## WHAT THE TASK ASKS
Below are entries; output exactly the lines from the one with "left elbow: (297, 157)" to the one with "left hip: (85, 146)", both included, and nothing else.

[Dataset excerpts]
───

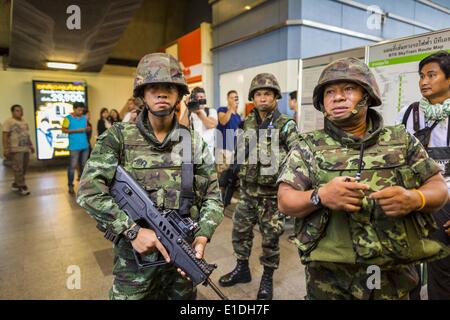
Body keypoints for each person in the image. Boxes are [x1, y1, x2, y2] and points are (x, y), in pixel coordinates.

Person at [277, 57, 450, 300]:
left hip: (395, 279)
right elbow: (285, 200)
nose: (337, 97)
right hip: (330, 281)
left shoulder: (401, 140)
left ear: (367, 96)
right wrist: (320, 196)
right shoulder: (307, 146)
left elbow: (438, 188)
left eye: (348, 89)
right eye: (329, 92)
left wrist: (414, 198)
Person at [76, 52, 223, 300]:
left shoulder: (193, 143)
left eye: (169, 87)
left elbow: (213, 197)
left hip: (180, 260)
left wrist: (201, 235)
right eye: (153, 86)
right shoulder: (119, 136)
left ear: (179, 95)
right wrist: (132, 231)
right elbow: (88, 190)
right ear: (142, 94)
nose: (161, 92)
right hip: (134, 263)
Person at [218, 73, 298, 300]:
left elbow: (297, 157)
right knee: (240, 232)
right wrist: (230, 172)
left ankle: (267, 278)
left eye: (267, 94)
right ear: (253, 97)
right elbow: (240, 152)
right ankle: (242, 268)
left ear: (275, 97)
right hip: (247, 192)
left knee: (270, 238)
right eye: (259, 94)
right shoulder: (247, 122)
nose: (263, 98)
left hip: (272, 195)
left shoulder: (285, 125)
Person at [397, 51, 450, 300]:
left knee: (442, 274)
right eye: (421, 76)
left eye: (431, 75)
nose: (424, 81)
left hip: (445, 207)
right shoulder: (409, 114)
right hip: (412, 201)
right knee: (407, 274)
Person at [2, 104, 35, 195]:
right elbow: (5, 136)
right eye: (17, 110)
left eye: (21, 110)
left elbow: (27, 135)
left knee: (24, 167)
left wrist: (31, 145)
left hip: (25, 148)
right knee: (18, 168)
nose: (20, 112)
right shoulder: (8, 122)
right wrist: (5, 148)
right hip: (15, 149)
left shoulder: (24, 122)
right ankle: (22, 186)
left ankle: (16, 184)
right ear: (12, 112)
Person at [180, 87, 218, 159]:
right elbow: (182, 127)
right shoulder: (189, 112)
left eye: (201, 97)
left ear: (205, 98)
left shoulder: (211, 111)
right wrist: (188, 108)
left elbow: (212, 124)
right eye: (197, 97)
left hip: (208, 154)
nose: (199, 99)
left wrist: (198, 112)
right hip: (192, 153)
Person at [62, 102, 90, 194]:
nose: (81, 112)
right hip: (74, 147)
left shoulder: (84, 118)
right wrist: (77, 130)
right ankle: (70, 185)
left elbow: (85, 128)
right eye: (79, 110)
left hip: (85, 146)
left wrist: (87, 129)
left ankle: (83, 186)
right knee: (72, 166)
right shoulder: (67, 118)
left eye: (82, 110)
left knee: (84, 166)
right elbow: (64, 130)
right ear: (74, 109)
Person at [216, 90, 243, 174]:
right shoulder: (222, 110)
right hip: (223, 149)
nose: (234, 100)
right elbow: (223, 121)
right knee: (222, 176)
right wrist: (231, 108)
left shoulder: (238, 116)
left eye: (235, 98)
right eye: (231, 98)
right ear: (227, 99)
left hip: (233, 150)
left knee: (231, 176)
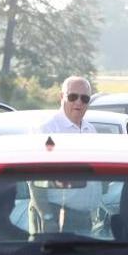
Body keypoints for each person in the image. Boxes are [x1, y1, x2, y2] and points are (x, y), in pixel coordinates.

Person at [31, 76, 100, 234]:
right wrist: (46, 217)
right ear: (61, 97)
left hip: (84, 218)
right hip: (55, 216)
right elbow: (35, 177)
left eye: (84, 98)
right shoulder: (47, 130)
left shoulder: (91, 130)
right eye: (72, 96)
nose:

───

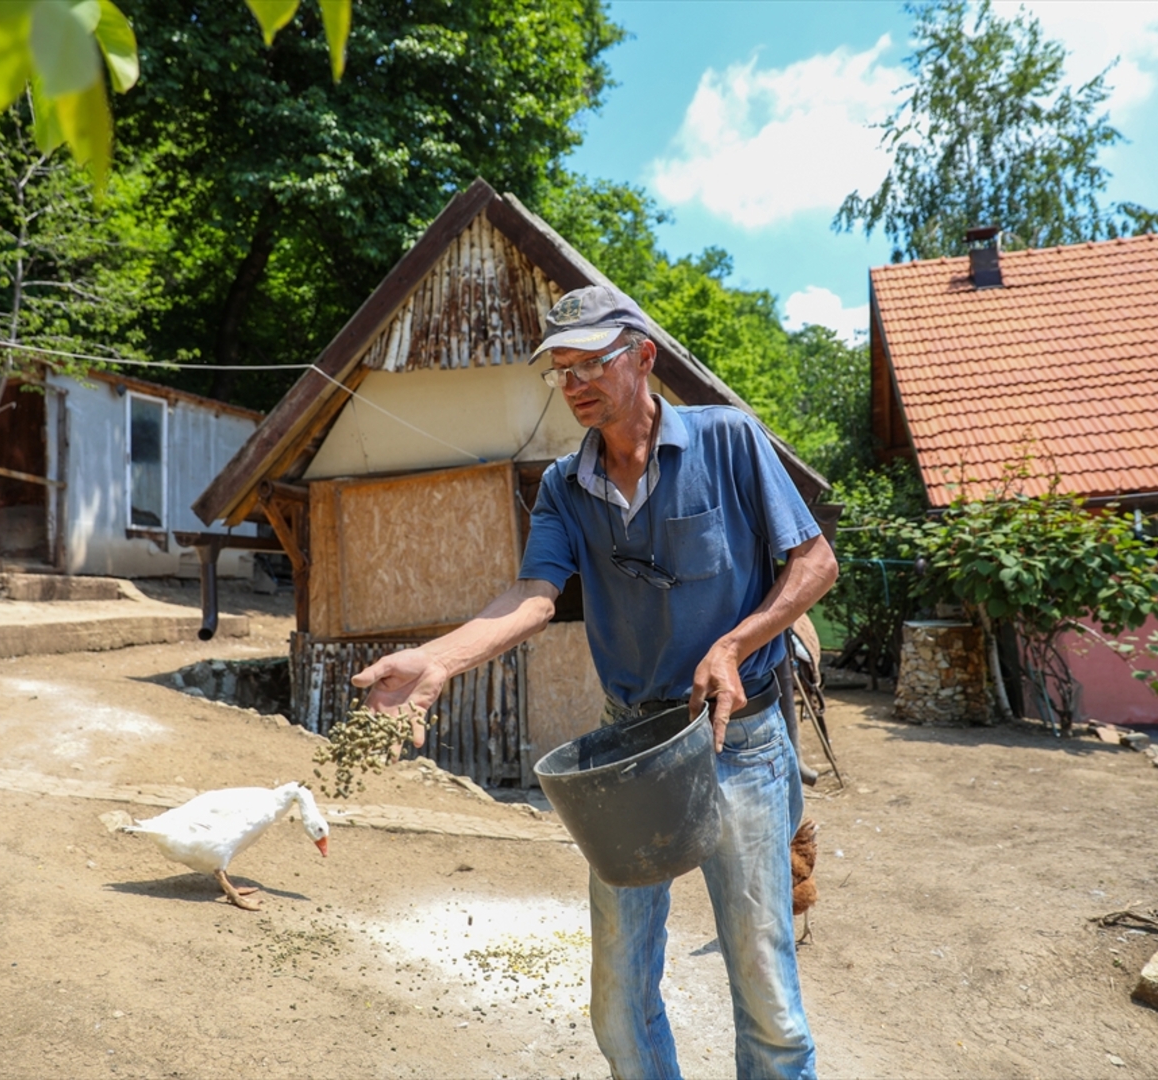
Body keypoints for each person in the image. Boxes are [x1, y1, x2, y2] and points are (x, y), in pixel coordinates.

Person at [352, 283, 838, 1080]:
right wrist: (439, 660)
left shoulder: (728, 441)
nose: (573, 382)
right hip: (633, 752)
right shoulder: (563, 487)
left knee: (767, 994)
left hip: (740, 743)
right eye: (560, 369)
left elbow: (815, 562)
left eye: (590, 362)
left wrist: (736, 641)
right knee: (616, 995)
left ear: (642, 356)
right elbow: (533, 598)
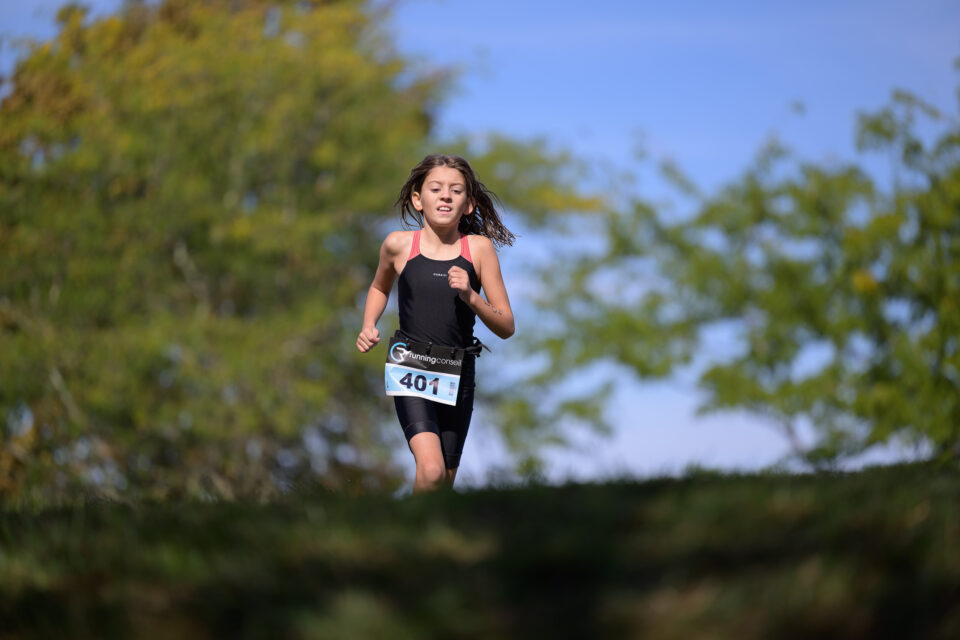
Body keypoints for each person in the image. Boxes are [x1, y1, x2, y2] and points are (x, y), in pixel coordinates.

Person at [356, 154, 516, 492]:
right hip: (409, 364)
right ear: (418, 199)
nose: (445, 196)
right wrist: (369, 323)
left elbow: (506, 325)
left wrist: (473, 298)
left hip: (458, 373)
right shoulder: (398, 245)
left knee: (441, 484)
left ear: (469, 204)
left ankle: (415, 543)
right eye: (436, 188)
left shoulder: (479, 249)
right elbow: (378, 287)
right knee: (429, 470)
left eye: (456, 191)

───

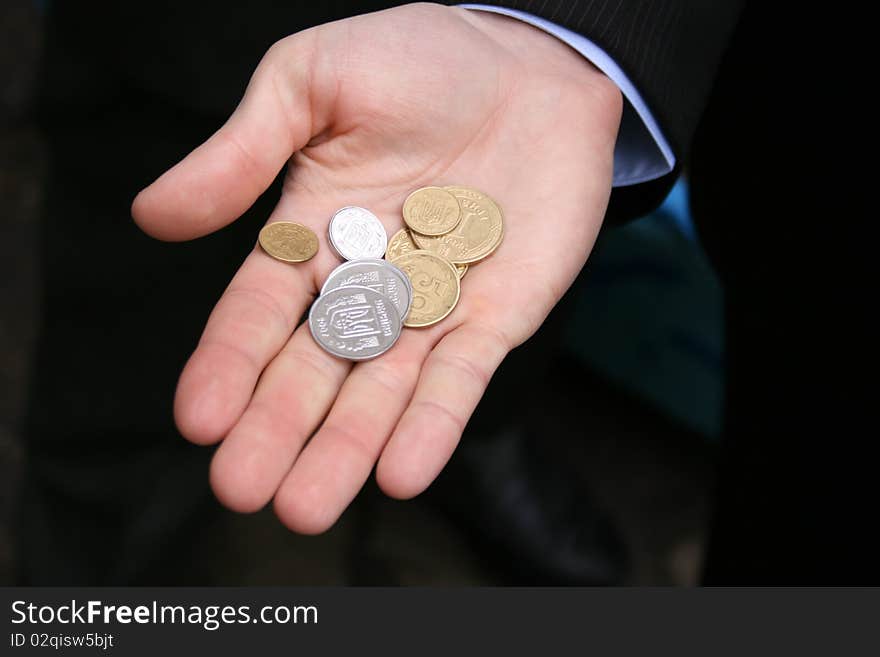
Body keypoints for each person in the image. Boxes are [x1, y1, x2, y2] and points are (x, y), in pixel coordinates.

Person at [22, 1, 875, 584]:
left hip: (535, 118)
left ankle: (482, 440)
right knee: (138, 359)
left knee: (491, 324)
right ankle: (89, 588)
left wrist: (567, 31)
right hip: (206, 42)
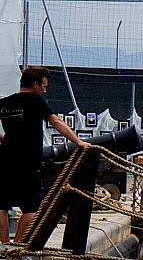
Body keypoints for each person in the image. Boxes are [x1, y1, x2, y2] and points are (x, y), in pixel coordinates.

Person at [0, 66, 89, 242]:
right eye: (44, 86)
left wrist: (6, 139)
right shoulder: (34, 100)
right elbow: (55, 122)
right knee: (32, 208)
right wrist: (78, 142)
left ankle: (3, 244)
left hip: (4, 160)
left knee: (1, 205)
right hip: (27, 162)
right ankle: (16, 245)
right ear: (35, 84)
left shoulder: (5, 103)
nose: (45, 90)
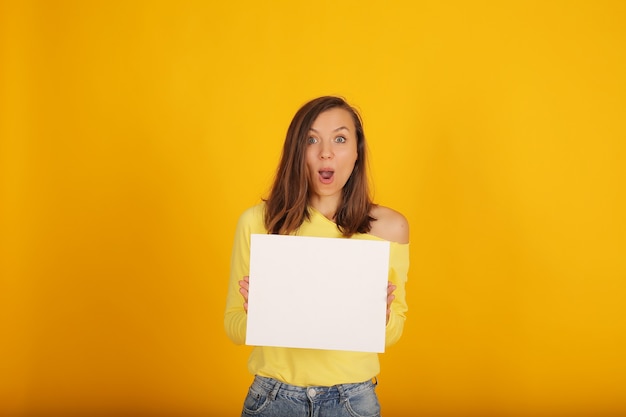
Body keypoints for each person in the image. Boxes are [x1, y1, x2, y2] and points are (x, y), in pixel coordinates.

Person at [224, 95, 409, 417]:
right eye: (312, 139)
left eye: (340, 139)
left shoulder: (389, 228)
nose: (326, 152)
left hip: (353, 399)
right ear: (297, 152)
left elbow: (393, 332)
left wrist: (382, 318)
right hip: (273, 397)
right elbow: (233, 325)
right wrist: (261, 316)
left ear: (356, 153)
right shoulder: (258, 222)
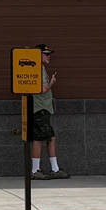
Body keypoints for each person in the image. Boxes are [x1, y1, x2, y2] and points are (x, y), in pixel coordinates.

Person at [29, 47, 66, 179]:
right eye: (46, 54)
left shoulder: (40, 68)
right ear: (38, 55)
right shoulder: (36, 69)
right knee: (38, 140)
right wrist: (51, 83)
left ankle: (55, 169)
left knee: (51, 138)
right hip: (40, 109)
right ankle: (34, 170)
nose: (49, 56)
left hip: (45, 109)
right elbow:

───

## OUTPUT BELOW
left elbow: (297, 157)
right knee: (240, 232)
right wrist: (230, 172)
left ankle: (267, 278)
left eye: (267, 94)
right ear: (253, 97)
right elbow: (240, 152)
right ankle: (242, 268)
left ear: (275, 97)
right hip: (247, 192)
left knee: (270, 238)
right eye: (259, 94)
right shoulder: (247, 122)
nose: (263, 98)
left hip: (272, 195)
left shoulder: (285, 125)
Person at [397, 51, 450, 300]:
left knee: (442, 274)
right eye: (421, 76)
left eye: (431, 75)
nose: (424, 81)
left hip: (445, 207)
right shoulder: (409, 114)
right hip: (412, 201)
right knee: (407, 274)
Person at [2, 104, 35, 195]:
right elbow: (5, 136)
right eye: (17, 110)
left eye: (21, 110)
left elbow: (27, 135)
left knee: (24, 167)
left wrist: (31, 145)
left hip: (25, 148)
right knee: (18, 168)
nose: (20, 112)
right shoulder: (8, 122)
right wrist: (5, 148)
right hip: (15, 149)
left shoulder: (24, 122)
right ankle: (22, 186)
left ankle: (16, 184)
right ear: (12, 112)
Person at [180, 87, 218, 159]:
right elbow: (182, 127)
right shoulder: (189, 112)
left eye: (201, 97)
left ear: (205, 98)
left shoulder: (211, 111)
right wrist: (188, 108)
left elbow: (212, 124)
right eye: (197, 97)
left hip: (208, 154)
nose: (199, 99)
left wrist: (198, 112)
right hip: (192, 153)
Person at [62, 102, 90, 194]:
nose: (81, 112)
right hip: (74, 147)
left shoulder: (84, 118)
right wrist: (77, 130)
right ankle: (70, 185)
left elbow: (85, 128)
right eye: (79, 110)
left hip: (85, 146)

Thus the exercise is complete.